Ensemble, nous portâmes le Dr Leidner sur son lit. Mr Emmott alla chercher
une bouteille de brandy et reparut en compagnie de miss Johnson. Elle avait
l’expression angoissée, mais elle demeurait calme et en possession de tous ses
esprits. Je lui confiai la garde du Dr Leidner.
D’un pas alerte, je sortis dans la cour. La camionnette passait à ce moment
sous la porte voûtée. Nous fûmes tous scandalisés en voyant le visage rose et
joyeux de Bill. Il sauta de son siège et poussa son habituel : « Hello ! Hello ! Me
voici avec la guimbarde ! Nous n’avons pas rencontré de voleurs de grand
chemin. »
Il s’arrêta net.
— Eh bien ! que se passe-t-il ici ? Qu’est-ce que vous avez tous ? Ne dirait-
on pas que le chat vient de tuer votre canari ?
— Mrs Leidner est morte… assassinée.
— Quoi ?
Son visage réjoui changea aussitôt d’expression. Les yeux arrondis, il
regardait devant lui.
— Mrs Leidner est morte ! Vous vous moquez de moi ?
— Morte !
Ce cri aigu me fit retourner et je vis Mme Mercado derrière moi.

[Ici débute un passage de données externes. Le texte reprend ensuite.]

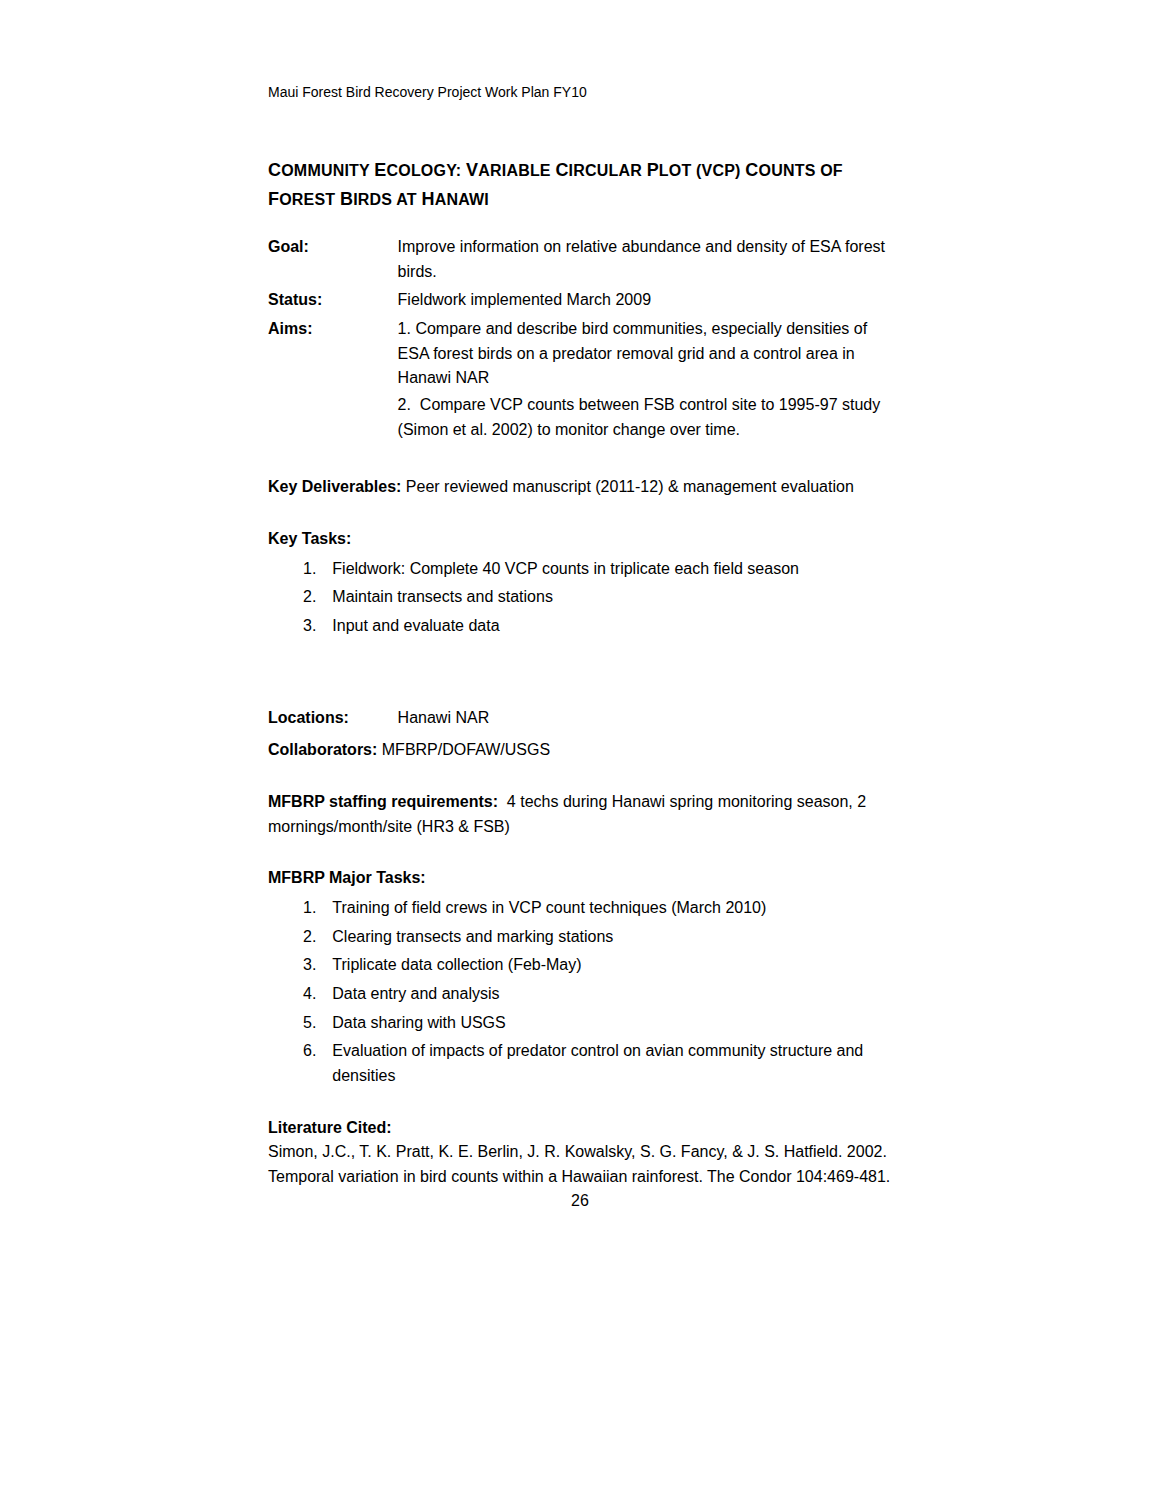Maui Forest Bird Recovery Project Work Plan FY10
COMMUNITY ECOLOGY: VARIABLE CIRCULAR PLOT (VCP) COUNTS OF FOREST BIRDS AT HANAWI
| Goal: | Improve information on relative abundance and density of ESA forest birds. |
| Status: | Fieldwork implemented March 2009 |
| Aims: | 1. Compare and describe bird communities, especially densities of ESA forest birds on a predator removal grid and a control area in Hanawi NAR 2. Compare VCP counts between FSB control site to 1995-97 study (Simon et al. 2002) to monitor change over time. |
Key Deliverables: Peer reviewed manuscript (2011-12) & management evaluation
Key Tasks:
Fieldwork: Complete 40 VCP counts in triplicate each field season
Maintain transects and stations
Input and evaluate data
| Locations: | Hanawi NAR |
Collaborators: MFBRP/DOFAW/USGS
MFBRP staffing requirements: 4 techs during Hanawi spring monitoring season, 2 mornings/month/site (HR3 & FSB)
MFBRP Major Tasks:
Training of field crews in VCP count techniques (March 2010)
Clearing transects and marking stations
Triplicate data collection (Feb-May)
Data entry and analysis
Data sharing with USGS
Evaluation of impacts of predator control on avian community structure and densities
Literature Cited:
Simon, J.C., T. K. Pratt, K. E. Berlin, J. R. Kowalsky, S. G. Fancy, & J. S. Hatfield. 2002. Temporal variation in bird counts within a Hawaiian rainforest. The Condor 104:469-481.
26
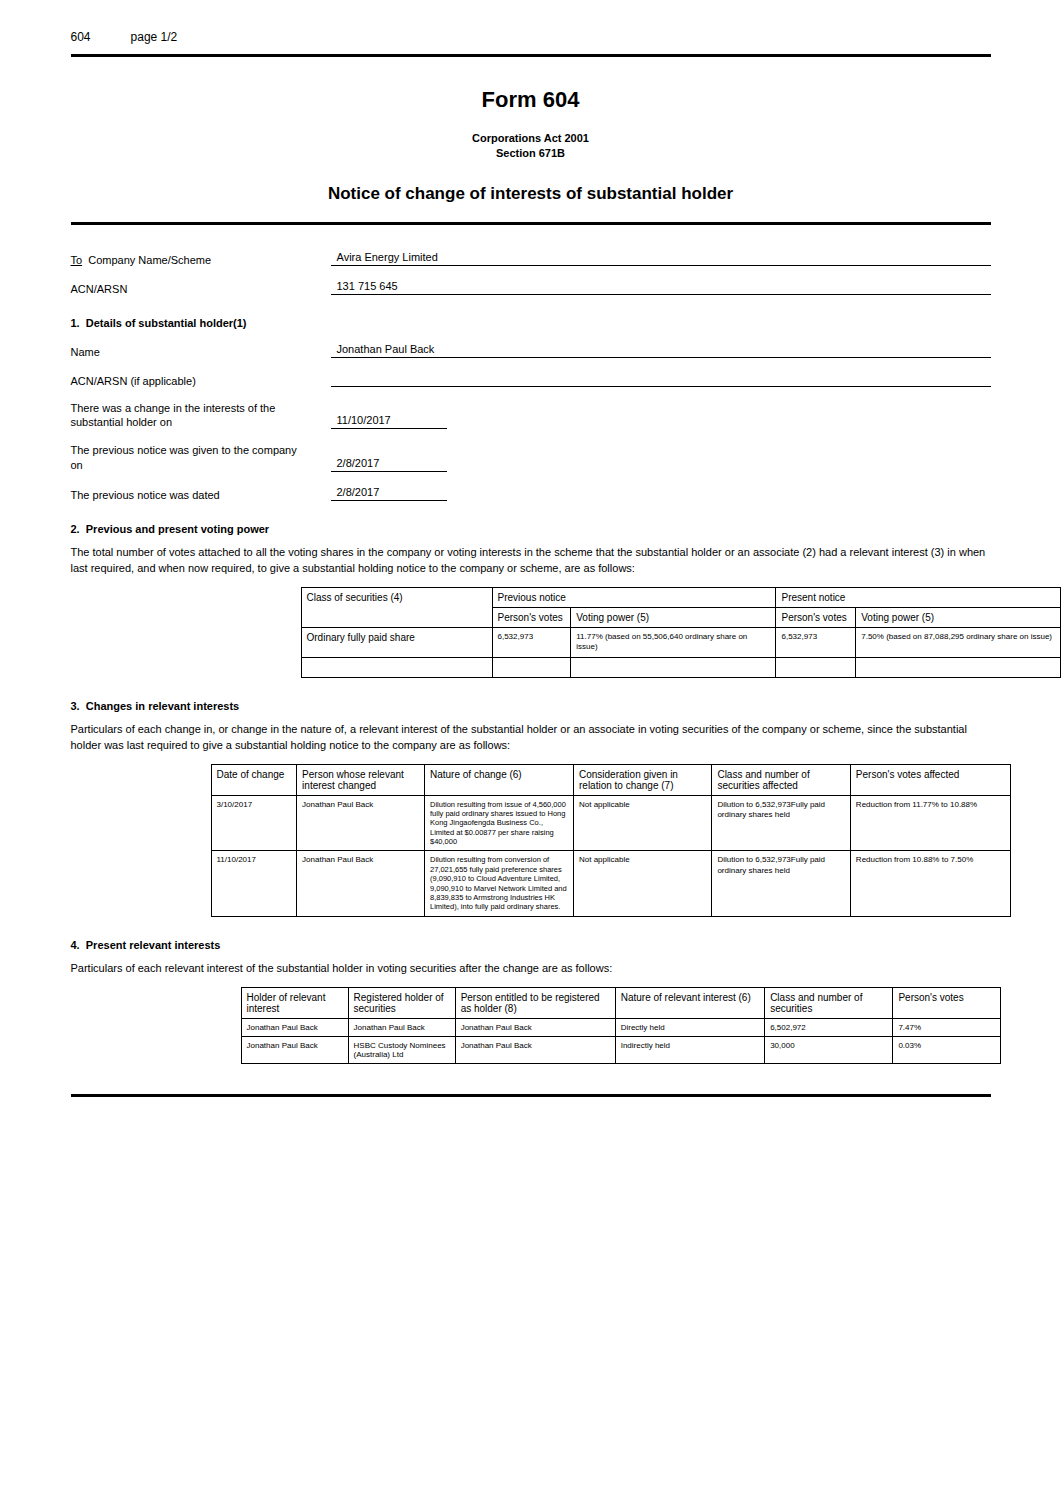604 page 1/2
Form 604
Corporations Act 2001
Section 671B
Notice of change of interests of substantial holder
To Company Name/Scheme
Avira Energy Limited
ACN/ARSN
131 715 645
1. Details of substantial holder(1)
Name
Jonathan Paul Back
ACN/ARSN (if applicable)
There was a change in the interests of the
substantial holder on
11/10/2017
The previous notice was given to the company
on
2/8/2017
The previous notice was dated
2/8/2017
2. Previous and present voting power
The total number of votes attached to all the voting shares in the company or voting interests in the scheme that the substantial holder or an associate (2) had a relevant interest (3) in when last required, and when now required, to give a substantial holding notice to the company or scheme, are as follows:
| Class of securities (4) | Previous notice | Present notice |
| --- | --- | --- |
| Person's votes | Voting power (5) | Person's votes | Voting power (5) |
| Ordinary fully paid share | 6,532,973 | 11.77% (based on 55,506,640 ordinary share on issue) | 6,532,973 | 7.50% (based on 87,088,295 ordinary share on issue) |
3. Changes in relevant interests
Particulars of each change in, or change in the nature of, a relevant interest of the substantial holder or an associate in voting securities of the company or scheme, since the substantial holder was last required to give a substantial holding notice to the company are as follows:
| Date of change | Person whose relevant interest changed | Nature of change (6) | Consideration given in relation to change (7) | Class and number of securities affected | Person's votes affected |
| --- | --- | --- | --- | --- | --- |
| 3/10/2017 | Jonathan Paul Back | Dilution resulting from issue of 4,560,000 fully paid ordinary shares issued to Hong Kong Jingaofengda Business Co., Limited at $0.00877 per share raising $40,000 | Not applicable | Dilution to 6,532,973Fully paid ordinary shares held | Reduction from 11.77% to 10.88% |
| 11/10/2017 | Jonathan Paul Back | Dilution resulting from conversion of 27,021,655 fully paid preference shares (9,090,910 to Cloud Adventure Limited, 9,090,910 to Marvel Network Limited and 8,839,835 to Armstrong Industries HK Limited), into fully paid ordinary shares. | Not applicable | Dilution to 6,532,973Fully paid ordinary shares held | Reduction from 10.88% to 7.50% |
4. Present relevant interests
Particulars of each relevant interest of the substantial holder in voting securities after the change are as follows:
| Holder of relevant interest | Registered holder of securities | Person entitled to be registered as holder (8) | Nature of relevant interest (6) | Class and number of securities | Person's votes |
| --- | --- | --- | --- | --- | --- |
| Jonathan Paul Back | Jonathan Paul Back | Jonathan Paul Back | Directly held | 6,502,972 | 7.47% |
| Jonathan Paul Back | HSBC Custody Nominees (Australia) Ltd | Jonathan Paul Back | Indirectly held | 30,000 | 0.03% |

— Vous dites que Mrs Leidner a été assassinée ?
— Oui, répondis-je. Assassinée.
— Non ! s’écria-t-elle. Jamais je ne pourrai croire cela. Peut-être s’est-elle
suicidée.
— Les gens qui se suicident ne se frappent pas derrière la tête, répondis-je
sèchement. C’est bel et bien un crime, madame Mercado.
Elle s’assit tout à coup sur une caisse retournée.
— Oui ! Mais c’est horrible ! Horrible !
Bien sûr, c’était horrible ! Nous n’avions pas besoin d’elle pour nous
l’apprendre ! Peut-être, pensai-je, la brave dame éprouvait-elle quelque remords
des mauvaises pensées qu’elle avait nourries contre la défunte et des propos
malveillants tenus par elle sur son compte.
Au bout d’un instant, elle demanda, haletante :
— Qu’allez-vous faire ?
Mr Emmott, avec son sang-froid habituel, prit les décisions nécessaires.
— Bill, vous devriez retourner le plus vite possible à Hassanieh. Je ne suis
guère au courant de la procédure à suivre. Tâchez de voir le capitaine Maitland,
chef de la police. Consultez d’abord le Dr Reilly. Il vous indiquera la marche à
suivre.
Coleman acquiesça d’un signe de tête.
Il avait pris un air grave, comme un enfant effrayé.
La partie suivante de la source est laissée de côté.